È anche da annotare come la discrezionalità, intesa nei termini teoricamente corretti di species del genus “dovere” e perciò distinta dall’“opportunità” (o “facoltà”) sia in effetti la categoria normativa che in modo corretto attiene al fenomeno usualmente enunciato come “obbligatorietà” dell’azione penale; e come essa qualifichi le vicende di esercizio del potere di azione penale.
Si consideri, per tutte, la vicenda primigenia di questo potere.
Una notizia di reato acquisita dal pubblico ministero non è elemento sufficiente a produrre il dovere di promuovere l’azione penale[12]. Occorre anche che essa sia assistita da un certo grado di fondatezza. Questo ulteriore estremo della fattispecie costitutiva del dovere di azione penale è definito della legge ordinaria, che vi attende in termini differenti a seconda di come sia articolata la struttura processuale penale e in ciò, una volta fatto salvo l’essenziale nucleo di ratio legis del precetto costituzionale, spende la propria insindacabile discrezionalità politica.
Orbene, nella struttura del codice 1930 il promovimento dell’azione penale era situato in un momento procedurale embrionale. Avuta una notizia di reato, il pubblico ministero doveva verificare che non fosse manifestamente infondata; al che erano dedicate, quando non bastasse una semplice delibazione, le indagini preistruttorie. Se a seguito di queste risultava la palese infondatezza della notizia, si perveniva a un decreto di archiviazione; altrimenti si doveva dare inizio all’azione penale formulando l’imputazione, la quale si traduceva in una proposizione di basso titolo logico: «è possibile che Tizio abbia commesso il tal fatto di reato».

* **DATI REGISTRATI**:
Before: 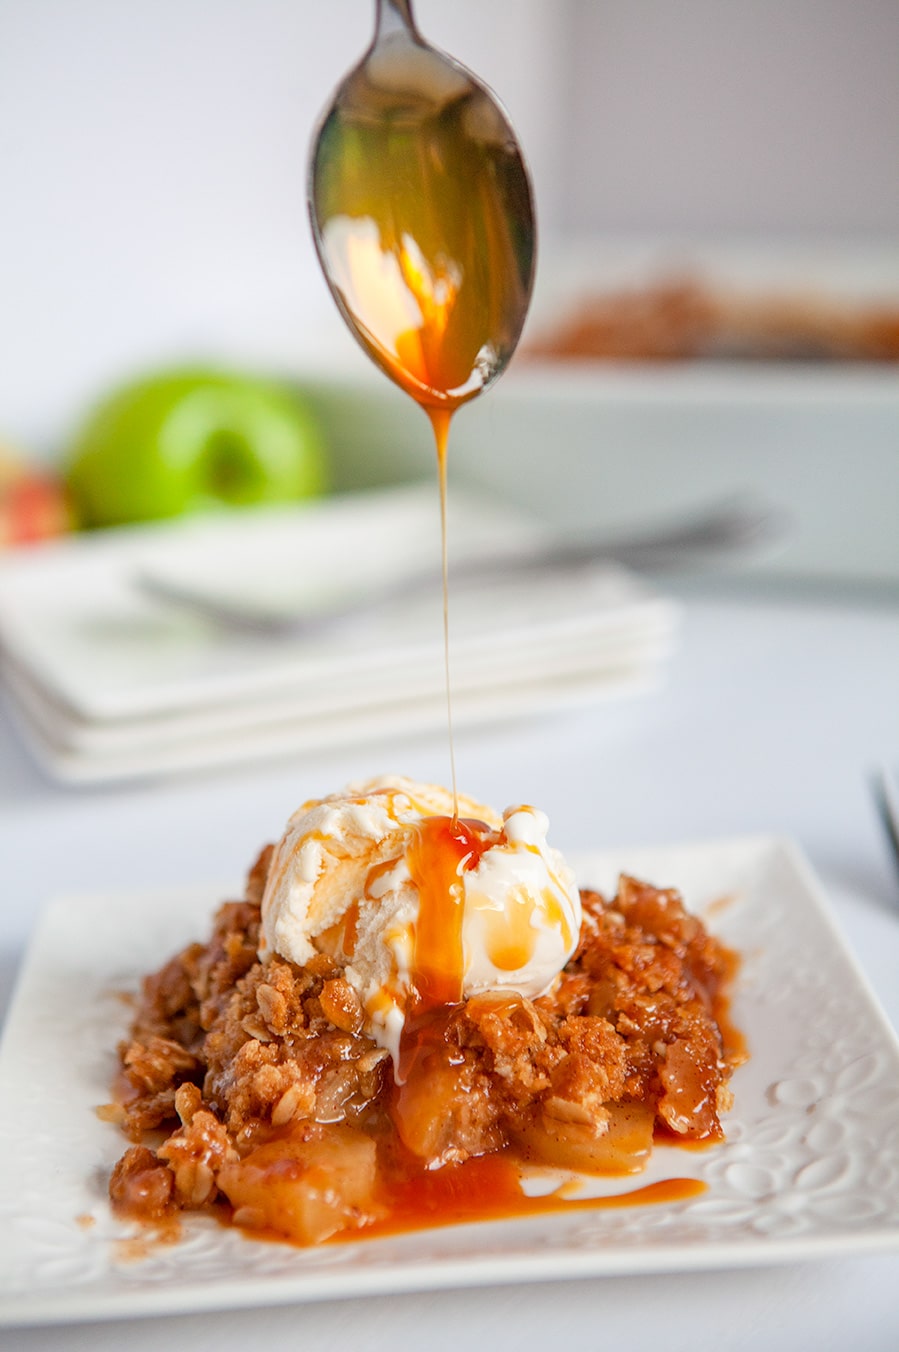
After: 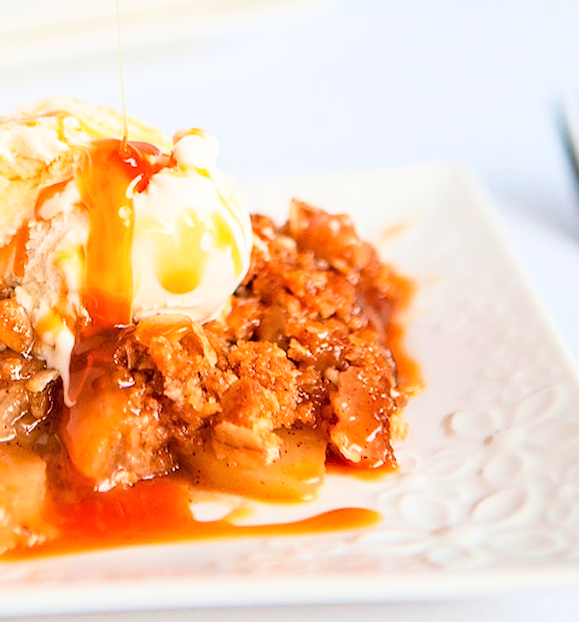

* **COMPITI DA SVOLGERE**:
**1)** Riassumi in due frasi il brano sull'obbligatorietà dell'azione penale.
**2)** Secondo il brano sull'obbligatorietà dell'azione penale, perché la legge ordinaria regola in modi diversi il grado di fondatezza richiesto alla notizia di reato? Rispondi in una o due frasi.
**3)** Prosegui il brano sull'obbligatorietà dell'azione penale a partire dall'ultima frase riportata.
L'elenco non ha alcun ruolo in questi compiti.

* **RISPOSTE AI COMPITI**:
**1)** Il brano sostiene che la discrezionalità, intesa come specie del dovere e distinta dall'opportunità, è la categoria normativa che corrisponde davvero alla cosiddetta obbligatorietà dell'azione penale. Per mostrarlo spiega che una notizia di reato non basta a far nascere il dovere di agire se non ha un certo grado di fondatezza, e che nel codice del 1930 il pubblico ministero archiviava la notizia palesemente infondata e altrimenti doveva promuovere l'azione penale formulando l'imputazione.

**2)** La legge ordinaria lo regola in modi diversi perché tiene conto di come è articolata la struttura del processo penale. In questo esercita la propria discrezionalità politica insindacabile, a patto di rispettare il nucleo essenziale della ratio del precetto costituzionale.

**3)**
Nella struttura del codice vigente muta sensibilmente la collocazione del momento di promovimento dell’azione penale. Abolite la preistruzione e l’istruzione e sostituite con la fase delle indagini preliminari di cui è dominus il pubblico ministero quale unico organo dell’investigazione, le determinazioni circa l’esercizio dell’azione penale sono collocate nel momento conclusivo di tale fase, quando si è dato fondo alle ricerche necessarie e utili per ricostruire il fatto, individuarne l’autore, reperire e assicurare i mezzi di prova indispensabili ad accreditare la tesi di accusa davanti al giudice della decisione. Conseguentemente l’imputazione, quale contenuto necessario dell’atto di inizio dell’azione penale, racchiude un giudizio di esistenza del fatto e della responsabilità della persona che ha un grado logico ben più pregnante della mera possibilità[13]. Il criterio per la sua calibratura è così fissato: occorre che i risultati delle indagini preliminari siano tali da far pronosticare che essi, con l’integrazione e l’affinamento che potranno ricevere dall’attività probatoria dibattimentale, siano idonei a dimostrare la fondatezza dell’accusa davanti al giudice del dibattimento (art. 125 disp. att. c.p.p.). In ciò si realizza il presupposto che rende doveroso l’inizio dell’azione penale; in caso contrario, il pubblico ministero deve richiedere l’archiviazione.
Riguardo alla vicenda del promovimento dell’azione penale la fattispecie costitutiva del dovere di esercizio di tale potere annovera dunque tra i suoi estremi l’esito di una valutazione attribuita al pubblico ministero: nel codice Rocco il giudizio di non manifesta infondatezza della notizia di reato; nel codice 1988 il giudizio prognostico di condanna. Si tratta dunque di un dovere della specie della discrezionalità.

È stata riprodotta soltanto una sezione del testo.